Sampling information for each state was first compiled by waterbody type, which included lakes, streams, and non-riverine wetlands. Next, the data was sorted by the three indicators of interest: algae, benthic macroinvertebrates, and fish, along with the taxonomic resolution stipulated by each program. Other indicators, such as amphibians, plankton, and plants that were included in some program assessments were noted, but not included in our analysis for purposes of this survey.

Level of effort was summarized based on the frequency and intensity of sampling. Frequency varied from weekly to once every decade. To facilitate comparison between states and programs, we standardized the data by calculating the average annual sampling intensity (i.e. how many sites and organisms were collected per year for each taxa). When organizations reported a range in the number of sample sites, we averaged the upper and lower estimates provided. Where sampling intensity was inconsistent over each year, approximations were made from multiple years' worth of data.

The number of organisms analyzed at each sampling site was estimated in one of three ways. When stipulated in agency reports, we used the number reported. If the precise number was not reported, but specific protocols were listed, we used those to obtain estimates of intensity. Where neither specific organism counts nor protocols were provided, we assumed that agencies relied on the United States Environmental Protection Agency's (USEPA) Rapid Bioassessment Protocols [15]. For benthic macroinvertebrates, the USEPA protocols recommend 200 benthic invertebrate specimens per sample (although actual sample counts could vary between 100 and 600 specimens/sample). For fish, we assumed 500 specimens per sample site based on electrofishing recommendations provided by the USEPA National River Streams and Assessment Field Operations Manual [16].

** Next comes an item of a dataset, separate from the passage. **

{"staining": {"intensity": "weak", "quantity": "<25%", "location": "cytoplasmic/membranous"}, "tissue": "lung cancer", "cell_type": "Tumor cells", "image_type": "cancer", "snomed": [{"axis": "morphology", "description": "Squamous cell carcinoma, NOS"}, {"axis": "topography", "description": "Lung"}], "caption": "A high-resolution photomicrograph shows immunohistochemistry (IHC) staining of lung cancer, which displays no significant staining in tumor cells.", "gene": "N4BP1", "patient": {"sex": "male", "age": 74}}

If information was not provided for the intensity of algal assessments, we relied on the State of California's Surface Water Ambient Monitoring Program (SWAMP) protocols, which are adapted from guidelines provided by the U.S. Geological Survey and a review of all other preceding state programs. These protocols stipulate a count of 600 diatom valves plus 300 soft-algal “entities” and 100 soft-algal epiphytes. We assumed 600 diatom valves only, unless otherwise specified.

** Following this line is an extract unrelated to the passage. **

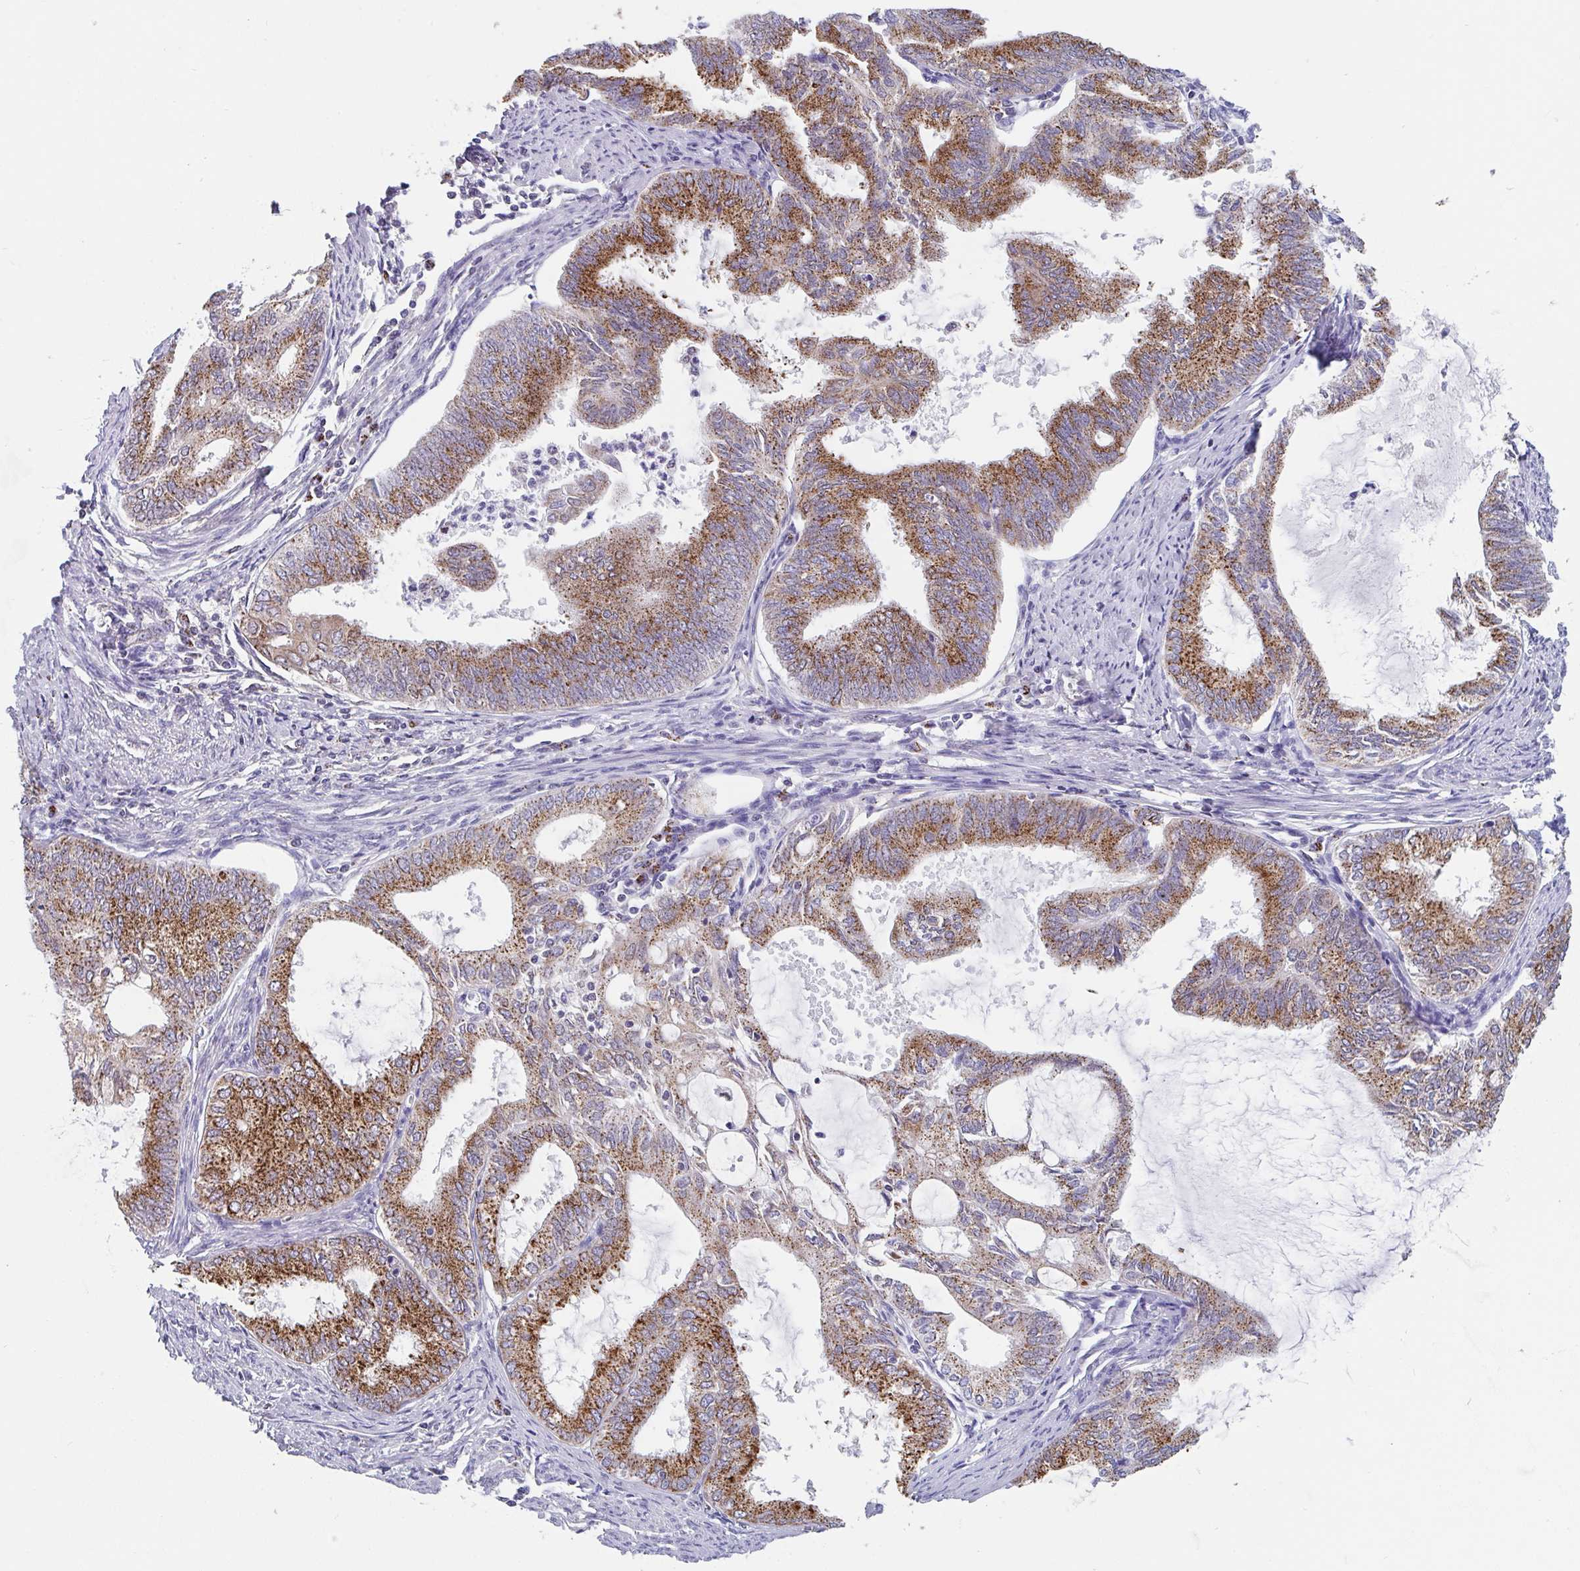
{"staining": {"intensity": "strong", "quantity": ">75%", "location": "cytoplasmic/membranous"}, "tissue": "endometrial cancer", "cell_type": "Tumor cells", "image_type": "cancer", "snomed": [{"axis": "morphology", "description": "Adenocarcinoma, NOS"}, {"axis": "topography", "description": "Endometrium"}], "caption": "This micrograph demonstrates immunohistochemistry staining of endometrial adenocarcinoma, with high strong cytoplasmic/membranous expression in approximately >75% of tumor cells.", "gene": "PROSER3", "patient": {"sex": "female", "age": 86}}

We report on overall national level of effort as well as effort on a state-by-state basis. Information from the two major national bioassessment programs, administered by USEPA and USGS and nine other regional programs, were considered as part of the overall national level of effort. However, they were not included in the state-by-state summaries because specific sampling locations within the regional programs were not distinctly defined by state.

Results

Relative cost of traditional vs. molecular based taxonomy

We estimate that taxonomic analysis using current DNA barcoding approaches based on Sanger sequencing will cost between 1.7 and 3.4 times more than traditional morphology based approaches (Table 3). In contrast, use of next-generation methods results in cost parity with traditional approaches with costs being comparable to slightly lower depending on the indicator and the number of specimens analyzed (Table 3). The increased cost associated with Sanger sequencing is due mainly to the cost of DNA extraction, amplification, and sequencing compared to the cost sorting and identifying organisms based on morphological characteristics. Estimated costs for traditional morphology-based bioassessment of freshwater samples range from $600 to $850 per site excluding field sampling costs (Table 3). These costs reflect common protocols that are for 200 individuals per site for benthic invertebrates, 500 individuals per site for fish, and 600 diatom valves for algae, and involve taxonomy to genus or species level for most organisms. Between 50–60% of these costs are for the actual taxonomic identification, with the balance being for the initial picking and sorting of field samples in preparation for the actual analysis. Cost estimates from the 3–6 labs surveyed typically ranged between ± 30% of the median values presented in Table 3.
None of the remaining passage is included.